- TASK INSTRUCTIONS -
Retype every line of the entries below with nothing changed.

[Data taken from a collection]
+ + + + +

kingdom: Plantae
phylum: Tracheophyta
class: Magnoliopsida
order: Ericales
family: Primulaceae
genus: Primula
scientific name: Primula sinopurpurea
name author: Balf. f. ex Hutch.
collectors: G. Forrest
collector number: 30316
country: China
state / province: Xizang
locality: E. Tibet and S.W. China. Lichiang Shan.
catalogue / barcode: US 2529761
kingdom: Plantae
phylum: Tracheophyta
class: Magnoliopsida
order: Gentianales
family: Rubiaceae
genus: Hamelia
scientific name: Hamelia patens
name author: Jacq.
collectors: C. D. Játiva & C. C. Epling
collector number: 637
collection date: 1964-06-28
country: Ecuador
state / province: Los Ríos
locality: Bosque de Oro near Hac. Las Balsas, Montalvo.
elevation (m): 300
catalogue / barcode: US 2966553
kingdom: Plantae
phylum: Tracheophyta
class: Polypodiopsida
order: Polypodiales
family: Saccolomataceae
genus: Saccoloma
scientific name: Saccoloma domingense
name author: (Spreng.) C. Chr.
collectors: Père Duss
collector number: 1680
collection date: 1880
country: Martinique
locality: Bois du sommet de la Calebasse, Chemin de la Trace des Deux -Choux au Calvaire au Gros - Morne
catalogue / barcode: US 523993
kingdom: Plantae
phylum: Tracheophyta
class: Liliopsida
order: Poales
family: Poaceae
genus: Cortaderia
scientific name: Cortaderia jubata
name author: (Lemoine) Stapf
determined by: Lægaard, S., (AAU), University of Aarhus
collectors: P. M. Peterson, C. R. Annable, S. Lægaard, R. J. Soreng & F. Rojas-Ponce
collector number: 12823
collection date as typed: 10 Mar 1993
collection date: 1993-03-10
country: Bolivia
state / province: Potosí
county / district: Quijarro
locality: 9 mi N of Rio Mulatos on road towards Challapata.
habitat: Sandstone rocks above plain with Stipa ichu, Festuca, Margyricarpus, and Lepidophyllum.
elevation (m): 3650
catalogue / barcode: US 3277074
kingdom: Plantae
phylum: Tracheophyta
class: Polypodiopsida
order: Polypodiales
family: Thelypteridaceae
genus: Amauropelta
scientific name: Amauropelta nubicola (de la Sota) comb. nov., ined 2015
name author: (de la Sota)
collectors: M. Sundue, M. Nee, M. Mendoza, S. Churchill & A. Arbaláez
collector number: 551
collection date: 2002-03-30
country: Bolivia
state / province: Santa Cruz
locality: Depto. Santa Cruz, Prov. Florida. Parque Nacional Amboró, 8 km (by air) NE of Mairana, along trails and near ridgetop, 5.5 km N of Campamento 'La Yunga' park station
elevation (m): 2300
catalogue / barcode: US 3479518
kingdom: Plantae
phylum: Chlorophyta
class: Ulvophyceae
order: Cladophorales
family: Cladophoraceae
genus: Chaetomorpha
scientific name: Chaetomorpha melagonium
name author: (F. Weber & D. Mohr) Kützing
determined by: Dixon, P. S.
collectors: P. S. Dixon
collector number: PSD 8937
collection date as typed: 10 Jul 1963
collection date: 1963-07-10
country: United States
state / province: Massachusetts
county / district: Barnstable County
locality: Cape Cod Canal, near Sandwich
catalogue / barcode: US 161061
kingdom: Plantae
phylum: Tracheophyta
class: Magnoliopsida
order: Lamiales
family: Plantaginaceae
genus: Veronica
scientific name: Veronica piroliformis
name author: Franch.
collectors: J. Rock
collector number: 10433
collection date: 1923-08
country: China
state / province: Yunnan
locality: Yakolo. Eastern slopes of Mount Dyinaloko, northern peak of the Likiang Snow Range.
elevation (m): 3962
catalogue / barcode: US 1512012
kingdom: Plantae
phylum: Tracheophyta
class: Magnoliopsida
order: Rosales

+ + + + +

- THE RESULT -
kingdom: Plantae
phylum: Tracheophyta
class: Magnoliopsida
order: Ericales
family: Primulaceae
genus: Primula
scientific name: Primula sinopurpurea
name author: Balf. f. ex Hutch.
collectors: G. Forrest
collector number: 30316
country: China
state / province: Xizang
locality: E. Tibet and S.W. China. Lichiang Shan.
catalogue / barcode: US 2529761
kingdom: Plantae
phylum: Tracheophyta
class: Magnoliopsida
order: Gentianales
family: Rubiaceae
genus: Hamelia
scientific name: Hamelia patens
name author: Jacq.
collectors: C. D. Játiva & C. C. Epling
collector number: 637
collection date: 1964-06-28
country: Ecuador
state / province: Los Ríos
locality: Bosque de Oro near Hac. Las Balsas, Montalvo.
elevation (m): 300
catalogue / barcode: US 2966553
kingdom: Plantae
phylum: Tracheophyta
class: Polypodiopsida
order: Polypodiales
family: Saccolomataceae
genus: Saccoloma
scientific name: Saccoloma domingense
name author: (Spreng.) C. Chr.
collectors: Père Duss
collector number: 1680
collection date: 1880
country: Martinique
locality: Bois du sommet de la Calebasse, Chemin de la Trace des Deux -Choux au Calvaire au Gros - Morne
catalogue / barcode: US 523993
kingdom: Plantae
phylum: Tracheophyta
class: Liliopsida
order: Poales
family: Poaceae
genus: Cortaderia
scientific name: Cortaderia jubata
name author: (Lemoine) Stapf
determined by: Lægaard, S., (AAU), University of Aarhus
collectors: P. M. Peterson, C. R. Annable, S. Lægaard, R. J. Soreng & F. Rojas-Ponce
collector number: 12823
collection date as typed: 10 Mar 1993
collection date: 1993-03-10
country: Bolivia
state / province: Potosí
county / district: Quijarro
locality: 9 mi N of Rio Mulatos on road towards Challapata.
habitat: Sandstone rocks above plain with Stipa ichu, Festuca, Margyricarpus, and Lepidophyllum.
elevation (m): 3650
catalogue / barcode: US 3277074
kingdom: Plantae
phylum: Tracheophyta
class: Polypodiopsida
order: Polypodiales
family: Thelypteridaceae
genus: Amauropelta
scientific name: Amauropelta nubicola (de la Sota) comb. nov., ined 2015
name author: (de la Sota)
collectors: M. Sundue, M. Nee, M. Mendoza, S. Churchill & A. Arbaláez
collector number: 551
collection date: 2002-03-30
country: Bolivia
state / province: Santa Cruz
locality: Depto. Santa Cruz, Prov. Florida. Parque Nacional Amboró, 8 km (by air) NE of Mairana, along trails and near ridgetop, 5.5 km N of Campamento 'La Yunga' park station
elevation (m): 2300
catalogue / barcode: US 3479518
kingdom: Plantae
phylum: Chlorophyta
class: Ulvophyceae
order: Cladophorales
family: Cladophoraceae
genus: Chaetomorpha
scientific name: Chaetomorpha melagonium
name author: (F. Weber & D. Mohr) Kützing
determined by: Dixon, P. S.
collectors: P. S. Dixon
collector number: PSD 8937
collection date as typed: 10 Jul 1963
collection date: 1963-07-10
country: United States
state / province: Massachusetts
county / district: Barnstable County
locality: Cape Cod Canal, near Sandwich
catalogue / barcode: US 161061
kingdom: Plantae
phylum: Tracheophyta
class: Magnoliopsida
order: Lamiales
family: Plantaginaceae
genus: Veronica
scientific name: Veronica piroliformis
name author: Franch.
collectors: J. Rock
collector number: 10433
collection date: 1923-08
country: China
state / province: Yunnan
locality: Yakolo. Eastern slopes of Mount Dyinaloko, northern peak of the Likiang Snow Range.
elevation (m): 3962
catalogue / barcode: US 1512012
kingdom: Plantae
phylum: Tracheophyta
class: Magnoliopsida
order: Rosales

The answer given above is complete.